She was a very striking-looking woman…commanding rather than pretty. Despite Gale’s bossy way, Livvy was genuinely fond of her cousin, who had been very generous with both her advice and more practical help in the form of rent-free accommodation in the early days when Livvy had first been teaching.
She was fond of George, too, and of their children, and a summer spent in the Dordogne was a tempting prospect.
There was nothing after all to keep her at home for the summer; no plans…no special relationship. Yes, a couple of months in the Dordogne was certainly a far more enticing prospect than the same period of time spent in her small flat.
Even so…
‘Look, Gale, are you sure that you’re not being a little bit unfair to George? With so many people losing their jobs…’

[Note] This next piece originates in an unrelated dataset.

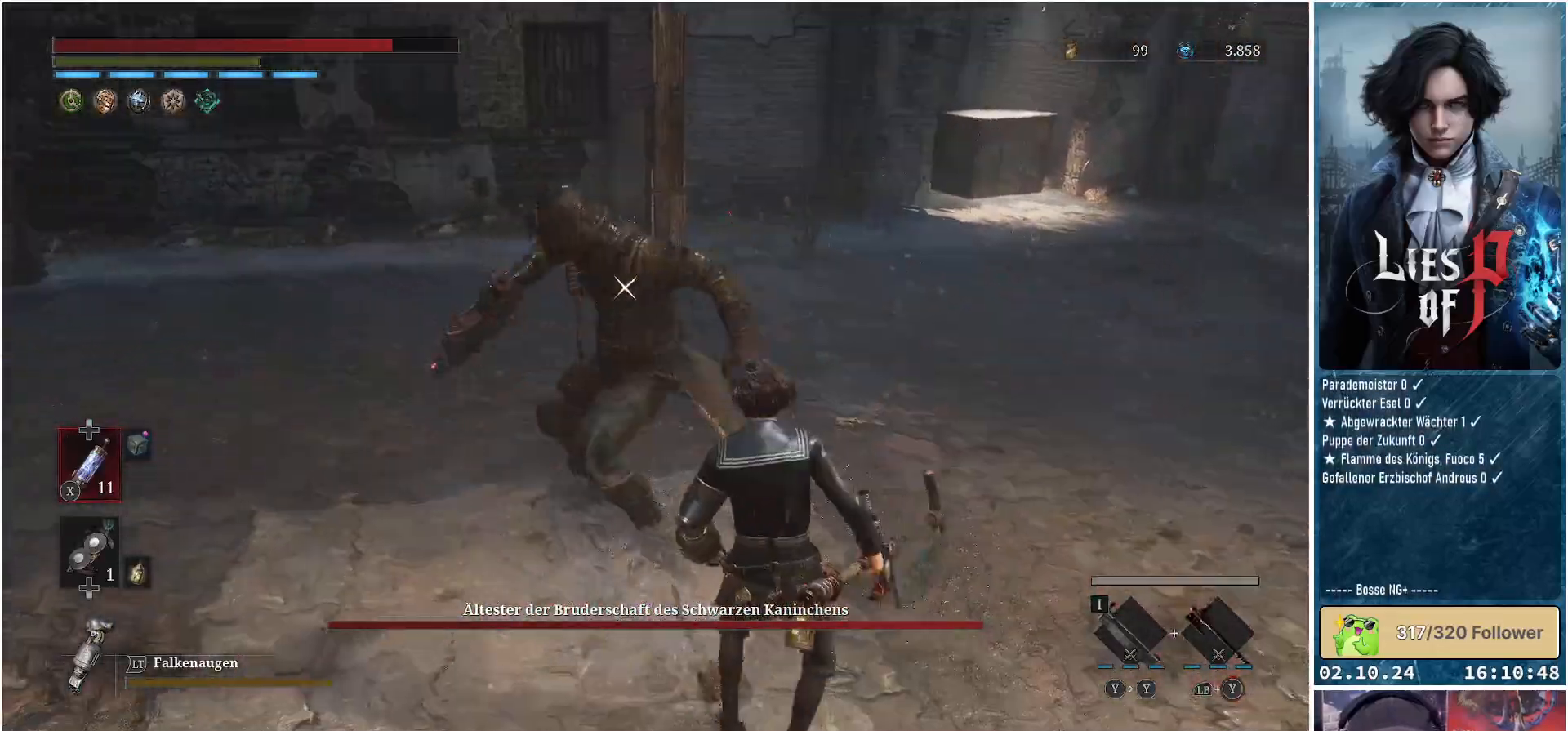
{"buttons": [], "left_stick": "right", "right_stick": "center", "events": [[17, "R1", "up"], [300, "left_stick", "right"]]}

‘Unfair?’ Gale turned on her indignantly. ‘Just how fair am I supposed to be? How fair is he being to us, to me? I told him, Livvy…I told him that he owed it to us to spend more time with us…that he was neglecting us and that if he wasn’t careful he could lose us. I told him he had to tell Robert Forrest that he had a right to his private life; I even gave him an ultimatum and warned him that, unless he did so…’ She broke off, shaking her head.

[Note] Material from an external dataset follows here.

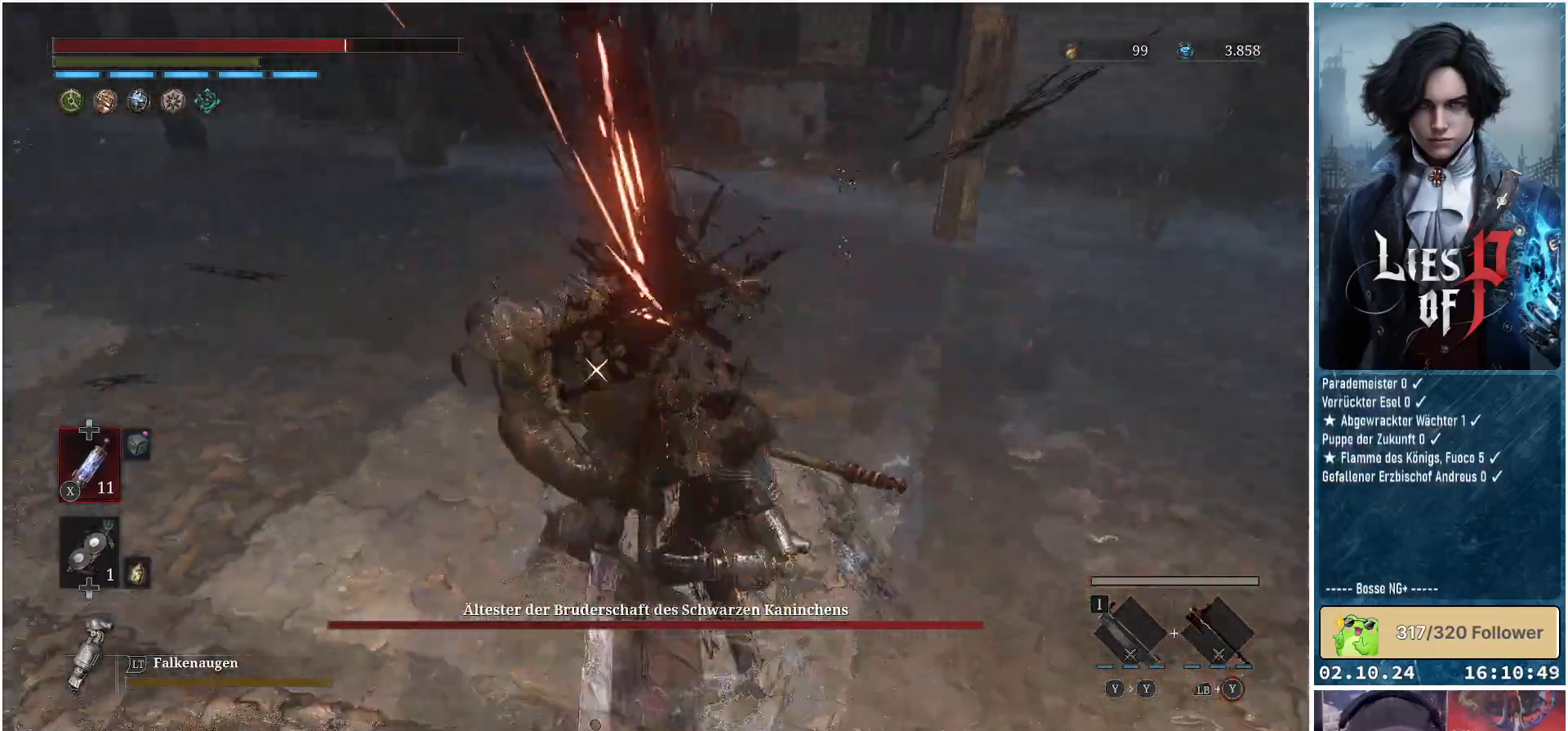
{"buttons": [], "left_stick": "right", "right_stick": "center", "events": []}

‘That was last week, and since then nothing’s changed…nothing. He left for work at seven o’clock this morning and he won’t be back until close on midnight. That’s if I’m lucky…
‘You tell me, Livvy. Am I being unfair?’
Sadly, Livvy shook her head. No, Gale wasn’t being unfair, she reflected later as she drove home. But she could perhaps be more understanding…more compassionate…more aware? Wryly Livvy admitted that the chances of her strong-minded cousin’s exhibiting any of those emotions were very slim indeed.
‘Two months in the Dordogne, rent-free—you lucky thing,’ her colleagues had sighed enviously.
‘Mmm…maybe you’ll meet some gorgeous, sexy Frenchman,’ Jenny, the maths teacher, had teased her.
Livvy had laughed. ‘We’re talking about rural France, not Paris,’ she had told her. ‘Any Frenchmen I do meet, handsome or otherwise, will be very, very firmly attached to their wives and children.’
‘So?’ Jenny’s eyes had twinkled. ‘Who’s talking about anything permanent? What’s wrong with a small summer fling, an excitingly brief affair?’
‘What’s wrong with it is that I don’t want it,’ Livvy told her firmly. ‘Getting involved with a man who just wants to use me isn’t my idea of fun.’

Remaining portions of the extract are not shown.